SOURCE TEXT >>
•••••
The first object that attracted my compassion while visiting on a neighboring estate was a truly beautiful Samboe girl of about eighteen, tied up with both arms to a tree, as naked as she came to the world, and lacerated in such a shocking condition by the whips of two Negro drivers that she was, from her neck to her ankles, literally dyed over with blood. It was after receiving two hundred lashes that I perceived her with her head hanging downwards, a most miserable spectacle.
— John Gabriel Stedman (1796)

A print by Johann Moritz Rugendas, Nègres a fond de Calle, taken from Voyage pittoresque dans le Brésil, published in 1835 was used on the dust cover of the first edition of Black Cargoes.

==Reviews==
===Contemporaneous===
At the time of its release Black Cargoes received positive reviews from scholars. A reviewer in The Journal of Negro History (now known as The Journal of African American History) wrote: "This is not, perhaps, the definitive scholarly study of the Atlantic slave trade. I am not sure that the authors intended it to be. It is, however, a savage indictment of all those connected with what Wilberforce called "this bloody traffic", written in such a style as to make it easy but not pleasant reading".
Another historian described it as "one of the canonical histories on the slave trade".

Time, the popular news magazine at the time, did an extensive summary which included many of the disturbing details. It included the dust cover illustration by Johann Moritz Rugendas.
A reviewer in the New York Times wrote, "A SOUND book on a rich subject with special current overtones is always welcome, particularly when it fills a gap and increases public knowledge of ill-understood matters. 'Black Cargoes' does all that. It is the long-needed single volume covering all the salient angles of the evil, old trade in African Negroes [emphasis added]". The "special current overtones" presumably relates to the civil rights movement in the United States at the time.
The article included the illustration of the captured Africans on the slave ship Wildfire in Key West included in the book.

===Retrospective===
Several more scholarly and quantitative treatises followed Black Cargoes. A reviewer in Reviews of American History in 1982 highlighted some flaws in Mannix and Cowley's analysis. For example, Mannix and Cowley estimated 50 million Africans were moved to the new world as slaves. Philip D. Curtin in his "pathbreaking" 1969 book The Atlantic Slave Trade as well as other scholars estimated the total was closer to ten million. Mannix and Cowley estimated that up to approximately 30% of the captured Africans died. More refined estimates averaged less than 20%. Mannix and Cowley claimed that in England and France "it created greater accumulations of wealth than had been known in previous centuries." Subsequent analysis indicated that the return on investment was about 10% or less, about what could be expected from other investments. Nevertheless, the critic concluded that despite its statistical inaccuracies, Black Cargoes presented a "vivid and compelling picture of the trade, in the process capturing its broader moral significance".

A review of James A. Rawley's The Transatlantic Slave Trade, A History (1981) in The New York Times Book Review section described it as a drier account than Black Cargoes but more reliable and thorough. While the newer work was said to correct many misconceptions and stereotypes, it was criticized as "coldly detached' and "miss[ing] the human side of the story". Thus it could play into a kind of "moral amnesia . . . apparently welcomed by many whites".

A reviewer in The Journal of Caribbean History recommended a quartet of narrative histories of the slave trade for non-specialist and college students that included Black cargoes. Others on his list included The Atlantic Slave Trade (2003), by Johannes Postma, which he suggested should be read first; Africa Remembered: Narratives by West Africans from the Era of the Slave Trade (1967) edited by Philip Curtin; and The Atlantic Slave Trade (1994) edited by David Northrup.
•••••
RECORD EXTRACTS >>
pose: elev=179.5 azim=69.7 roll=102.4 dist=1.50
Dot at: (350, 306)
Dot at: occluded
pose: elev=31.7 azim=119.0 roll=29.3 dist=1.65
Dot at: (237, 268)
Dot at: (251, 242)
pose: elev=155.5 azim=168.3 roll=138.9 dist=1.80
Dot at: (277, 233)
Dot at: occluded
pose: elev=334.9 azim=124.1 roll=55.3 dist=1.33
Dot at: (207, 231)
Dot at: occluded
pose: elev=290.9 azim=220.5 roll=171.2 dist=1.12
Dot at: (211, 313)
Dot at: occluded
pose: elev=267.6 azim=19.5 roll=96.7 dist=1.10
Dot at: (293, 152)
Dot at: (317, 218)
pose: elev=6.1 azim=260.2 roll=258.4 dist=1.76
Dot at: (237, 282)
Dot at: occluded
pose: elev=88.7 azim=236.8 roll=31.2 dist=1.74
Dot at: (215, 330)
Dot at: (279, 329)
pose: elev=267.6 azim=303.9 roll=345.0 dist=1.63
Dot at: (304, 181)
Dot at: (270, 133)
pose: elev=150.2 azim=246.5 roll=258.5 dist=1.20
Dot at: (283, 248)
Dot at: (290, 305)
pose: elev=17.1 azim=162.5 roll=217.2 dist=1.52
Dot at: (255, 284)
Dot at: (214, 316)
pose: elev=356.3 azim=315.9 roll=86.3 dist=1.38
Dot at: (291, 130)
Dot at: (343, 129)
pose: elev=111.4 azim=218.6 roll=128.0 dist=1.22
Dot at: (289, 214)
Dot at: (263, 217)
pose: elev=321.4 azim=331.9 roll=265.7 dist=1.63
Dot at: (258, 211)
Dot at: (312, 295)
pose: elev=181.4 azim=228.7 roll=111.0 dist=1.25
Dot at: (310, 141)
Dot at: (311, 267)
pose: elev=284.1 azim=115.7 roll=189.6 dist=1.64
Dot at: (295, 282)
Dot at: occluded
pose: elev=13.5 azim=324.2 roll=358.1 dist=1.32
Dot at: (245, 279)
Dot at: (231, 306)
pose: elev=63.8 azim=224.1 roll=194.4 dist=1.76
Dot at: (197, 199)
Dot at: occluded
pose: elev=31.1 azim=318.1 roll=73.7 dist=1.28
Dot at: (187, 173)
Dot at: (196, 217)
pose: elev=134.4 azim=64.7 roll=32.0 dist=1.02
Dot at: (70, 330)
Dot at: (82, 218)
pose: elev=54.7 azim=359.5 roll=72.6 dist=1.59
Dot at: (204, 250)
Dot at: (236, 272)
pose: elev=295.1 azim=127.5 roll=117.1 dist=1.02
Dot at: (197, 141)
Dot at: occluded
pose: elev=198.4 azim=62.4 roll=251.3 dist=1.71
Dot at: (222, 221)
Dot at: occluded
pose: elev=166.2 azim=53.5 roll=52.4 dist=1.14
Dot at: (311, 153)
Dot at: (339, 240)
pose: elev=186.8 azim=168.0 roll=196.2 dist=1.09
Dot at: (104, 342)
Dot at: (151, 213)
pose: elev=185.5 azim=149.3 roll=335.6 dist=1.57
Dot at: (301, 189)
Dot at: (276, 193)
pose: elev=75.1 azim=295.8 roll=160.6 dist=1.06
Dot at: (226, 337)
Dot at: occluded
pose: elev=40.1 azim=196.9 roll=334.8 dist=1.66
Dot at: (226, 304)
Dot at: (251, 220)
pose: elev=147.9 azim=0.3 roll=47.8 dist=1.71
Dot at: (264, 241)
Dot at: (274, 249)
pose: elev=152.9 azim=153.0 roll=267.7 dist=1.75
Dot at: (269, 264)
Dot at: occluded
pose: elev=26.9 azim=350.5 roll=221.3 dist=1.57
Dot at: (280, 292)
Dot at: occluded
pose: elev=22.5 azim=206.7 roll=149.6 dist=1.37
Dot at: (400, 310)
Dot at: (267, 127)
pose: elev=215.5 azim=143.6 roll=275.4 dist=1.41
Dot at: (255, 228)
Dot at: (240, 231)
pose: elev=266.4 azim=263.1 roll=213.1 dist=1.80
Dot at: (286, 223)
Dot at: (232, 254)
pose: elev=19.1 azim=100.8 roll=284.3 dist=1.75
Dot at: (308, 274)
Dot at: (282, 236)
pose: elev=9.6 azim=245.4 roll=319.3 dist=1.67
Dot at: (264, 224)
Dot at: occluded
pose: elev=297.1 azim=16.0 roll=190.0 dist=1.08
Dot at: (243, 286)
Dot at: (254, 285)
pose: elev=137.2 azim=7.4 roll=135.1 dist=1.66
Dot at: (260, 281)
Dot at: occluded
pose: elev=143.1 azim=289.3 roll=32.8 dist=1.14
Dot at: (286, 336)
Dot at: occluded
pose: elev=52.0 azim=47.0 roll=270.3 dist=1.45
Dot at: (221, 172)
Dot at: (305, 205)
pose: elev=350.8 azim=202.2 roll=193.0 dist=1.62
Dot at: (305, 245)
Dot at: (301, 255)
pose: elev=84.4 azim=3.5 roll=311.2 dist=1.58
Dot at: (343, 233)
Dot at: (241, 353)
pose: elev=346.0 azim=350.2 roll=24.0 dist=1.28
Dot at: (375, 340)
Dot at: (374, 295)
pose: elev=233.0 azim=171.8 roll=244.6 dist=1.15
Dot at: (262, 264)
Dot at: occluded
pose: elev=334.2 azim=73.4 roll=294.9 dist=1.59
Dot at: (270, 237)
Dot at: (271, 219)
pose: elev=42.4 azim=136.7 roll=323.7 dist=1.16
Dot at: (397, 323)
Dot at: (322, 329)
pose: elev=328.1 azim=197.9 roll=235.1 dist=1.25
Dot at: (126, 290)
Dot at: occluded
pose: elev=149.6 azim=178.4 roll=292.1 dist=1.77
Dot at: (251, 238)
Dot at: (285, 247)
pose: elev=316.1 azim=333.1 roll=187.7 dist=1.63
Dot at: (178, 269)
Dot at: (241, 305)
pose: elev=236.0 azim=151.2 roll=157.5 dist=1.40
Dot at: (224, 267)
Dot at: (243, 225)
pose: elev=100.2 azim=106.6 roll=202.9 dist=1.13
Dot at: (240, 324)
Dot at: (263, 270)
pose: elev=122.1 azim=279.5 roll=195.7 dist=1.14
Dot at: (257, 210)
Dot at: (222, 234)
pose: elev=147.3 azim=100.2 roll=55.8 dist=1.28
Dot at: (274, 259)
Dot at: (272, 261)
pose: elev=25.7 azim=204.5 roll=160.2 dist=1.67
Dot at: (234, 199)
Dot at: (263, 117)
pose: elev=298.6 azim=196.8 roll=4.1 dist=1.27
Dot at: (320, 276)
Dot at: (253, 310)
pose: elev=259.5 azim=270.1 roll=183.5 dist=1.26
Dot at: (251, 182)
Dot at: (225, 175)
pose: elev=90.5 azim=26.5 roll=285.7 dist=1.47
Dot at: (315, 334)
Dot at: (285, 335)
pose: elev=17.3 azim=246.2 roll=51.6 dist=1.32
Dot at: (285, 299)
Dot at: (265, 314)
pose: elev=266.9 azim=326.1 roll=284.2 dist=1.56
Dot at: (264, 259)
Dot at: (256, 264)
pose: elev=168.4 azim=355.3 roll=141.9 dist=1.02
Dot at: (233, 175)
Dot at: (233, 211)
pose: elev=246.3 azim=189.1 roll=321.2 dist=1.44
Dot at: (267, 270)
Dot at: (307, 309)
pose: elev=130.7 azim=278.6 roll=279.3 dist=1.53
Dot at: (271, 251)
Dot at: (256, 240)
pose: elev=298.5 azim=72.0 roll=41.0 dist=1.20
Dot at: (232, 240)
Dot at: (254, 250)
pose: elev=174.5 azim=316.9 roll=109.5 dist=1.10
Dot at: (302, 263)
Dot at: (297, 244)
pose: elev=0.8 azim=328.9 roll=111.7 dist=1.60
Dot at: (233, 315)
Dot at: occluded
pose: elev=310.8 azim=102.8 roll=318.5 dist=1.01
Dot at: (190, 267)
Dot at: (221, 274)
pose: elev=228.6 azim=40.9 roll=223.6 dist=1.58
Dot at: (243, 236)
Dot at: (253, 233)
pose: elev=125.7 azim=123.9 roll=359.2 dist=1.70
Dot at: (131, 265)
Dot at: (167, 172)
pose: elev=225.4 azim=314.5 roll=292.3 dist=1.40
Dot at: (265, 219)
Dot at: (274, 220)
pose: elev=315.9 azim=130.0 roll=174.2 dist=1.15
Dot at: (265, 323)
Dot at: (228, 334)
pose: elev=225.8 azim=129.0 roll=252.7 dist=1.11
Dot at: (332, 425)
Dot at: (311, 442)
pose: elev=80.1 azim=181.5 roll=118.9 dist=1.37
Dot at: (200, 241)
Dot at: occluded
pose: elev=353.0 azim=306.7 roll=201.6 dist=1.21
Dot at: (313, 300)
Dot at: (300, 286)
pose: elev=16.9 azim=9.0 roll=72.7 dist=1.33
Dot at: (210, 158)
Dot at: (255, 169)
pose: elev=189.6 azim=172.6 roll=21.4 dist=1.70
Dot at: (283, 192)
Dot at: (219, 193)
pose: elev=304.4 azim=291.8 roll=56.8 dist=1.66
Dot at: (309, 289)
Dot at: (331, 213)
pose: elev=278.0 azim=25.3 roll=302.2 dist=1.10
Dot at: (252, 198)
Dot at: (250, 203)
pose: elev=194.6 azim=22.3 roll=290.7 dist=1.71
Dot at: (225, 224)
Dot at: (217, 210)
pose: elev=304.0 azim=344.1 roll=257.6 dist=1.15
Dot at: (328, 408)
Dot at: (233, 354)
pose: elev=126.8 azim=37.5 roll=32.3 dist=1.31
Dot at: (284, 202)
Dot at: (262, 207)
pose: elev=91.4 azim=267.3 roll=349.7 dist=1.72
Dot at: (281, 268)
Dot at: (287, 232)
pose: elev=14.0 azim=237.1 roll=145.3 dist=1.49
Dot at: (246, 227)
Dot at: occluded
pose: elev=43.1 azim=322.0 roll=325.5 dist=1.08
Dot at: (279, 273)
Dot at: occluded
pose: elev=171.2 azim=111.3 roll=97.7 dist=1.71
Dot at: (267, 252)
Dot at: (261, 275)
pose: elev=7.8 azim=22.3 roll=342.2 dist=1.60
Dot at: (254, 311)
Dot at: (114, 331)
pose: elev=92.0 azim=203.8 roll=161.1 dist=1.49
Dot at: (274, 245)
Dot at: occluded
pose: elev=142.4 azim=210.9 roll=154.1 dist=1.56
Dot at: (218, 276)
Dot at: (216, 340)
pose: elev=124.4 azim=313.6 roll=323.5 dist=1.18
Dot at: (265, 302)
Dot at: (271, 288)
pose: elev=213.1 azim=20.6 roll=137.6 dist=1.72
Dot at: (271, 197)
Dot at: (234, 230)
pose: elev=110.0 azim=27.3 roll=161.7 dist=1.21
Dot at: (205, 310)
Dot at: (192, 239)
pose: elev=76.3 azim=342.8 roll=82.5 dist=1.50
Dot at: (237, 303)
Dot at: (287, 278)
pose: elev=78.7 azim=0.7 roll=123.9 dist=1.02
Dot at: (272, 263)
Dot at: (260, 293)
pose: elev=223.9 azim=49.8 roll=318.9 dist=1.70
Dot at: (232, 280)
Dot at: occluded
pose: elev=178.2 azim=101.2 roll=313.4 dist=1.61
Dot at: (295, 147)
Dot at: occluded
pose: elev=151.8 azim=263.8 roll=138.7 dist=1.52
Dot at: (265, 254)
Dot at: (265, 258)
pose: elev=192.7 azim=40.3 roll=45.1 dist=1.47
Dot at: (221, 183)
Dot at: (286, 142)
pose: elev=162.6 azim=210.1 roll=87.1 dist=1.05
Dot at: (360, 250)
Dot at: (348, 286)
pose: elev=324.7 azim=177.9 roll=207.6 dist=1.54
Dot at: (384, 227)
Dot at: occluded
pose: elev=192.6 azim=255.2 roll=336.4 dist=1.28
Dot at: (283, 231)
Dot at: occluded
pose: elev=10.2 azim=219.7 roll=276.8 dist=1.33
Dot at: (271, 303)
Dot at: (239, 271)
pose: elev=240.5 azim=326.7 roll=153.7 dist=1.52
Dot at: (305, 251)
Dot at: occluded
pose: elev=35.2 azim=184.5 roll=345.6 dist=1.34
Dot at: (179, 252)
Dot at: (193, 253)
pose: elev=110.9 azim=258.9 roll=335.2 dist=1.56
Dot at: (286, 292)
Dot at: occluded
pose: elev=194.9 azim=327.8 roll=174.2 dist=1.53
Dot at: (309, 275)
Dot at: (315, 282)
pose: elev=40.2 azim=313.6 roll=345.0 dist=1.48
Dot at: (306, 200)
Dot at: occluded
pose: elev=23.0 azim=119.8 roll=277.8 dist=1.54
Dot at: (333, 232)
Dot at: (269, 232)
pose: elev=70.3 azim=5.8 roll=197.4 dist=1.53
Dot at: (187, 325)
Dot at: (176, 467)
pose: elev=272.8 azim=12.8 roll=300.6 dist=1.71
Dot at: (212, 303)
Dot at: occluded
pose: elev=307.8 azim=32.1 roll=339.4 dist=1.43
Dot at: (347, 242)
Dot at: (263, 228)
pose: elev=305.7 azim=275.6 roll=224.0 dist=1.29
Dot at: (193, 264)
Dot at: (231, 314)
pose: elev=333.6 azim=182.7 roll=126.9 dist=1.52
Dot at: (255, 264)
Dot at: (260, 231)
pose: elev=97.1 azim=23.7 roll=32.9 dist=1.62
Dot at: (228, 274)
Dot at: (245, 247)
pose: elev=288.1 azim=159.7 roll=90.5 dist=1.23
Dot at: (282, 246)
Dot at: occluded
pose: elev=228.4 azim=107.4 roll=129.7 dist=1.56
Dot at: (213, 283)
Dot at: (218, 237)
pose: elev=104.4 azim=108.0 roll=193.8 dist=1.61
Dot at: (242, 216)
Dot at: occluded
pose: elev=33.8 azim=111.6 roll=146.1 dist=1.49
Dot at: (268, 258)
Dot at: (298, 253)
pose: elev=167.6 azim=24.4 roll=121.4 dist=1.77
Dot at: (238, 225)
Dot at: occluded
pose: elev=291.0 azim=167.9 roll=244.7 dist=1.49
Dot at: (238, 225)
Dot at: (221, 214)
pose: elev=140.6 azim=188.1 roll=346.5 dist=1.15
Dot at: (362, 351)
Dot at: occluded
•••••
PROBLEM A >> According to the Black Cargoes article, what total did Philip D. Curtin and other scholars estimate for the number of Africans moved to the New World as slaves?
PROBLEM B >> Write out the part of the Black Cargoes article that opens with the words containing "The first object" and closes with "of Black Cargoes.", switching "tree" to "post".
The data have no connection to the Black Cargoes article.

WORKED SOLUTION A >> They estimated the total was closer to ten million.

WORKED SOLUTION B >>
The first object that attracted my compassion while visiting on a neighboring estate was a truly beautiful Samboe girl of about eighteen, tied up with both arms to a post, as naked as she came to the world, and lacerated in such a shocking condition by the whips of two Negro drivers that she was, from her neck to her ankles, literally dyed over with blood. It was after receiving two hundred lashes that I perceived her with her head hanging downwards, a most miserable spectacle.
— John Gabriel Stedman (1796)

A print by Johann Moritz Rugendas, Nègres a fond de Calle, taken from Voyage pittoresque dans le Brésil, published in 1835 was used on the dust cover of the first edition of Black Cargoes.